December 2024
Holiday Lights
It’s December and the days are short and dark. If your homestead generates enough power, you might have strings of festive lights in storage waiting to add some twinkling brightness to the season. But what if you pull them out and find they no longer work? Are they now trash? Fortunately not. It’s actually easy to keep them out of landfills where they take up precious space and waste the recyclable glass and metal components.
In BC, when you purchase holiday lights you pay into a service that includes dealing with the products’ end-of-life management.

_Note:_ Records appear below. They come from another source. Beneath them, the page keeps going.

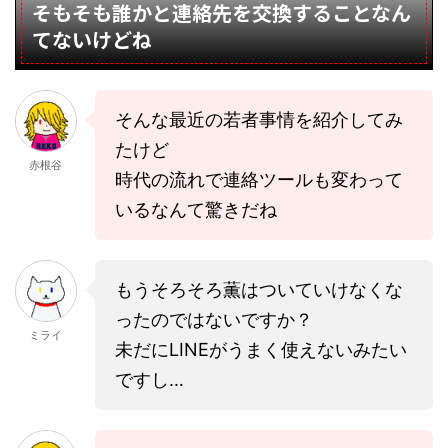
そもそも誰かと連絡先を交換することなん
てないけどね
そんな最近の若者事情を紹介してみ
たけど
赤根谷
時代の流れで連絡ツールも変わって
いるなんて驚きだね
もうそろそろ薫はついていけなくな
ったのではないですか？
ミライ
未だにLINEがうまく使えないみたい
ですし…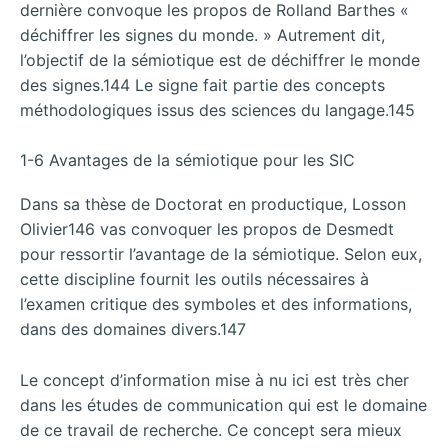
dernière convoque les propos de Rolland Barthes «
déchiffrer les signes du monde. » Autrement dit,
l’objectif de la sémiotique est de déchiffrer le monde
des signes.144 Le signe fait partie des concepts
méthodologiques issus des sciences du langage.145
1-6 Avantages de la sémiotique pour les SIC
Dans sa thèse de Doctorat en productique, Losson
Olivier146 vas convoquer les propos de Desmedt
pour ressortir l’avantage de la sémiotique. Selon eux,
cette discipline fournit les outils nécessaires à
l’examen critique des symboles et des informations,
dans des domaines divers.147
Le concept d’information mise à nu ici est très cher
dans les études de communication qui est le domaine
de ce travail de recherche. Ce concept sera mieux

An organization called Product Care Recycling collects, among other recyclables, light fixtures from hundreds of locations across the province including retro-style incandescent strings, twinkling LED garlands, chandeliers, pendant lights, desk lamps, standing lamps, bike lights, book lights, electric candles, flashlights, recessed lights, work lights, security lights, night lights, outdoor, and ceiling and wall fixtures. These can be portable, hardwired, free standing or solar powered. You can recycle almost any type of fixture, as long as its primary purpose is to illuminate a space. They don’t, for instance, accept artificial trees with lights attached. Check out their website to learn more productcare.org.

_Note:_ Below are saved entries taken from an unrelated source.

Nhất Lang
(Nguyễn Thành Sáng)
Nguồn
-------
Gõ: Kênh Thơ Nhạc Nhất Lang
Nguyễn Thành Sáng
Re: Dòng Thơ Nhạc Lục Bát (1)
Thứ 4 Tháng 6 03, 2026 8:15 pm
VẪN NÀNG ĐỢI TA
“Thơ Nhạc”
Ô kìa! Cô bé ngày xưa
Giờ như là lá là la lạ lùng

Product Care Recycling also accepts all types of light bulbs: LEDs, incandescents, halogens, CFLs, fluorescent tubes (straight, curved, square, circular), miniature bulbs, ultra high performance bulbs, UV and germicidal bulbs, as well as other specialized bulbs.

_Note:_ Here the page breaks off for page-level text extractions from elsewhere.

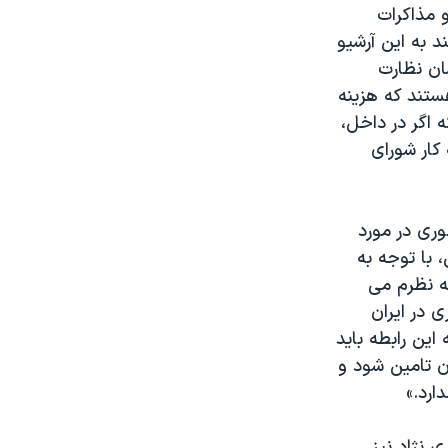
 مذاکرات
 به این آرشیو
ان نظارت
ستند که هزینه
ه اگر در داخل،
کار شورای
وری در مورد
 با توجه به
به نظرم می
ی در ایران
ین رابطه باید
ن تامین شود و
ارد.»
 نژاد نیز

After collection, light fixtures and bulbs are then sent to an authorized processor for recycling. There, workers wearing special respirators and other personal protective equipment sort types of lights and stage them for manual or mechanical processing. All standard fluorescent tubes and most other lights are put through a machine called a tumbler which crushes and separates components. The glass, metal, mercury and phosphor are separated so that they can be stored or used again.
Locally, you can drop off up to sixteen light bulbs (any combination of bulbs) and up to 5 light fixtures at Parksville Bottle and Recycling Depot, and Dolly’s Home Hardware. Central Builders and Parksville Home Hardware accept light bulbs but not light fixtures. Parksville Bottle and Recycling Depot also accepts commercial light bulbs – meaning over the 16 bulb limit at a given time.
When buying holiday lights, keep in mind that LED lights last seven times longer and use up to 90% less energy than standard incandescent strings.